Arteaga was one of three supervising professors overseeing 20 UConn dental students who were helping staff the stations set up in the Northeast gym. The third and fourth-year students were getting a firsthand look at what community needs are, Arteaga said.
“Dental care gets pushed aside until it hurts,” Arteaga said, adding that many choose to ignore or delay treatment, especially if the affected tooth is not a front tooth.
“This is still a need, unfortunately,” Arteaga said.
Local providers, such as Dieruff High graduate and Lehigh Valley hospital resident Jack Yacoub, who treated Peters, were also on-hand to staff the clinic’s 20 dental stations, as well as the vision exam area on the auditorium stage and the upstairs medical assessment room.

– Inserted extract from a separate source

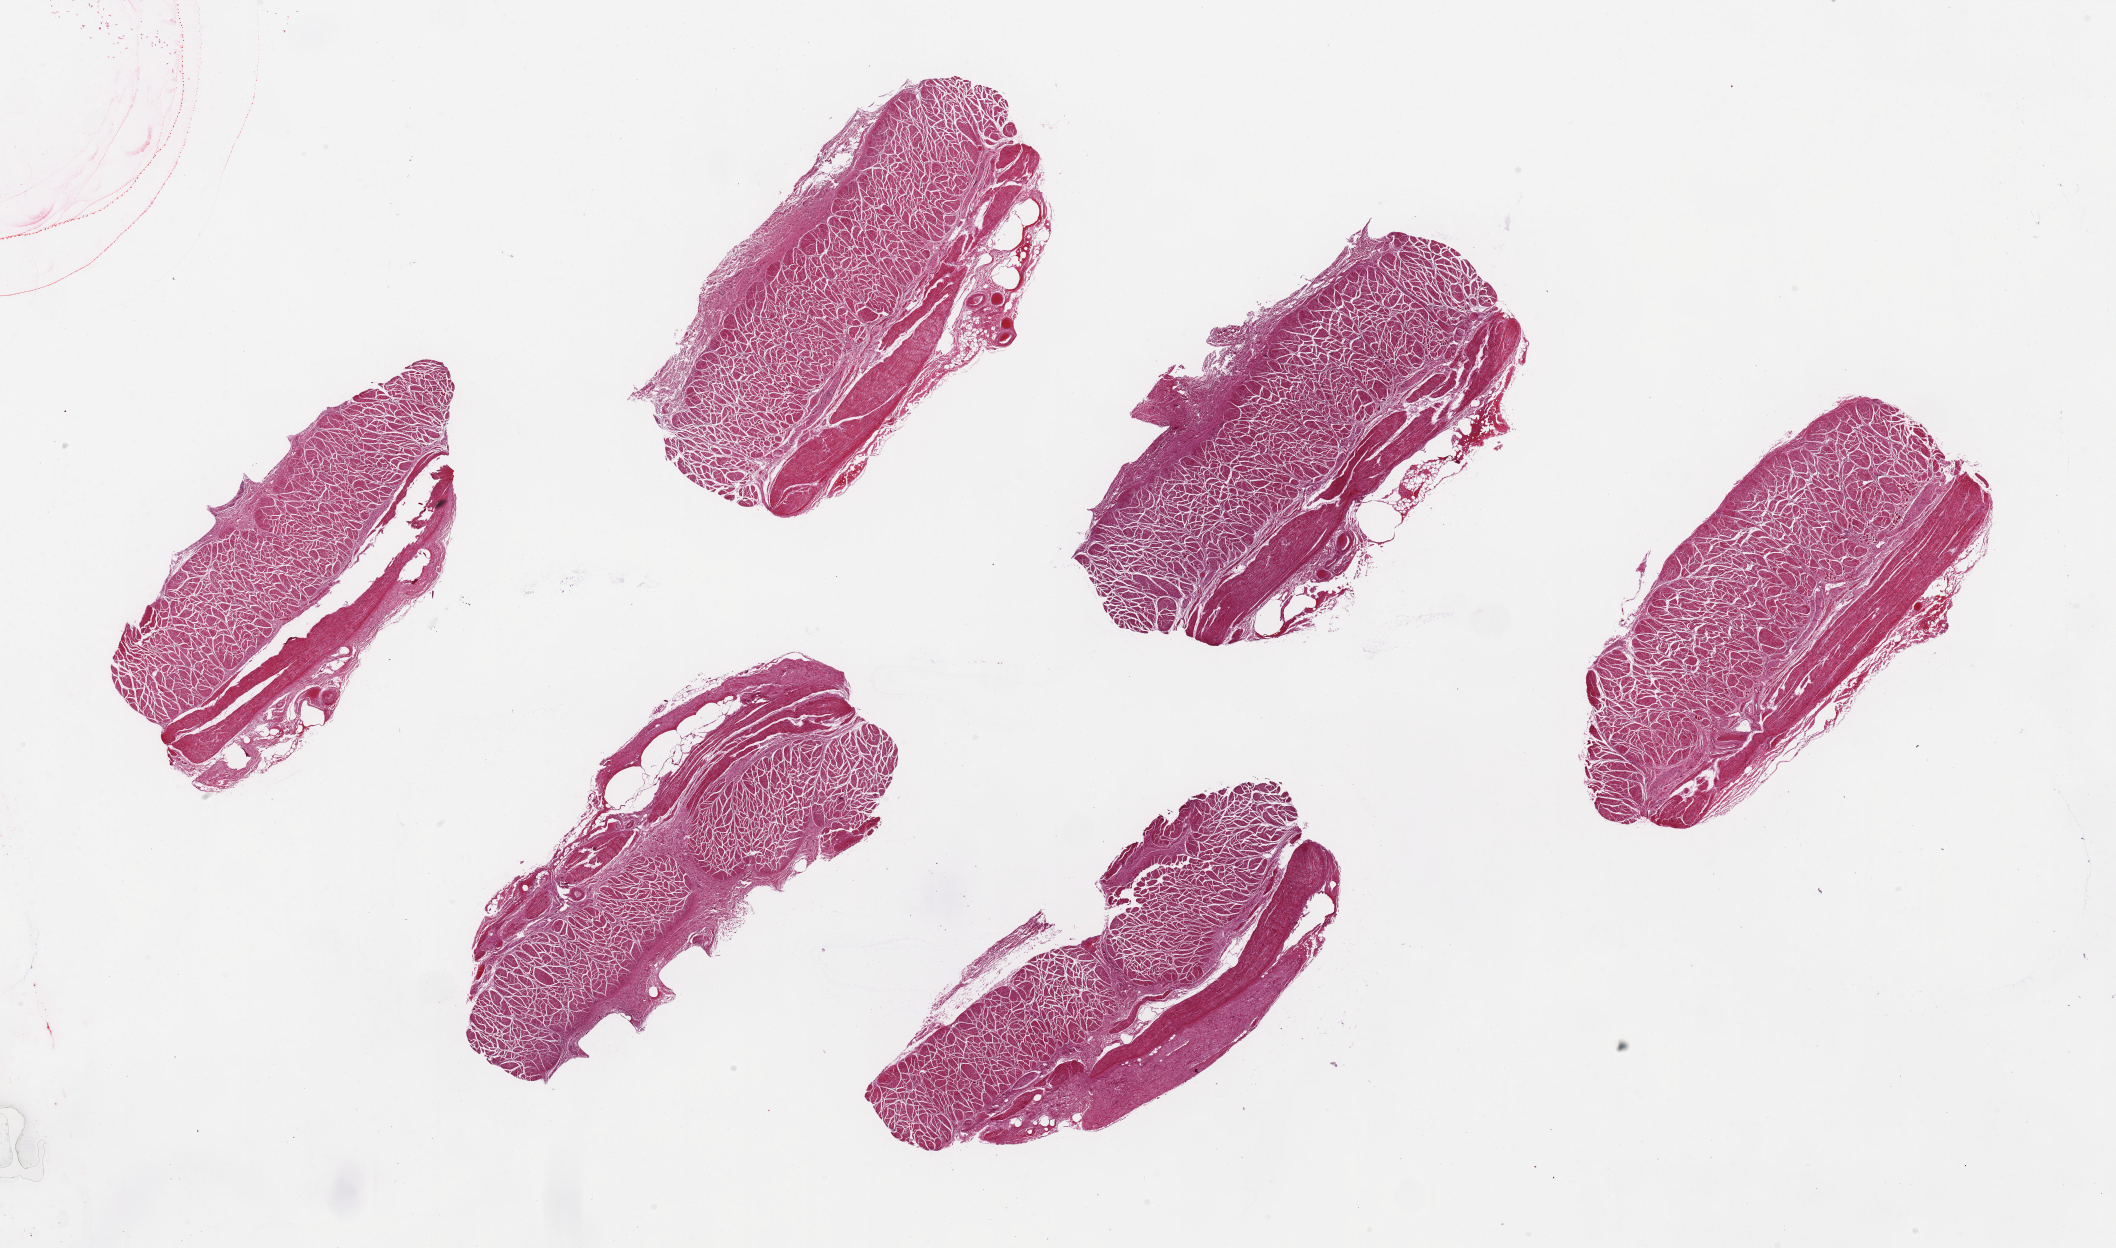
Whole-slide image, hematoxylin and eosin (H&E) stain — whole scanned area (about 33.5 x 19.7 mm, slide scanned at 20x) shown as a low-resolution overview, PAXgene-fixed, paraffin-embedded tissue, target tissue: esophageal muscle, tissue donor sample. Donor sex: female.
Pathologist's review note for this sample: 6 pieces, 8x4mm.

More than 200 people total staff the clinic, with only three being paid RAM employees. Peters said “how wonderful it is that so many people volunteer, and they’re happy to do it. And some of them go from state to state.”
RAM is headquartered in Knoxville, Tennessee, and its staff loaded up a semi truck with all the dental chairs, eye exam equipment and other clinic needs. Lehigh Valley Health Network provided a mammogram bus. That bus served 40 patients last year, McCauley-Cook said.
Other partners including the United Way, the Life Church, B. Braun, Olympus, Star Community Health and Highmark Healthcare, provided funding, Georges said. The clinic aims to connect patients with follow-up care through Star Community Heath and Valley Health Partners, she added.
After serving in locations around the world, Global Hope International realized “it would be great to have the same services brought to our community,” Georges said.
RAM has put on a total of 1,650 clinics in their 40 years of operation, McCauley-Cook said. This year the organization served its millionth patient, and clinic locations have spanned 42 states and 30 countries.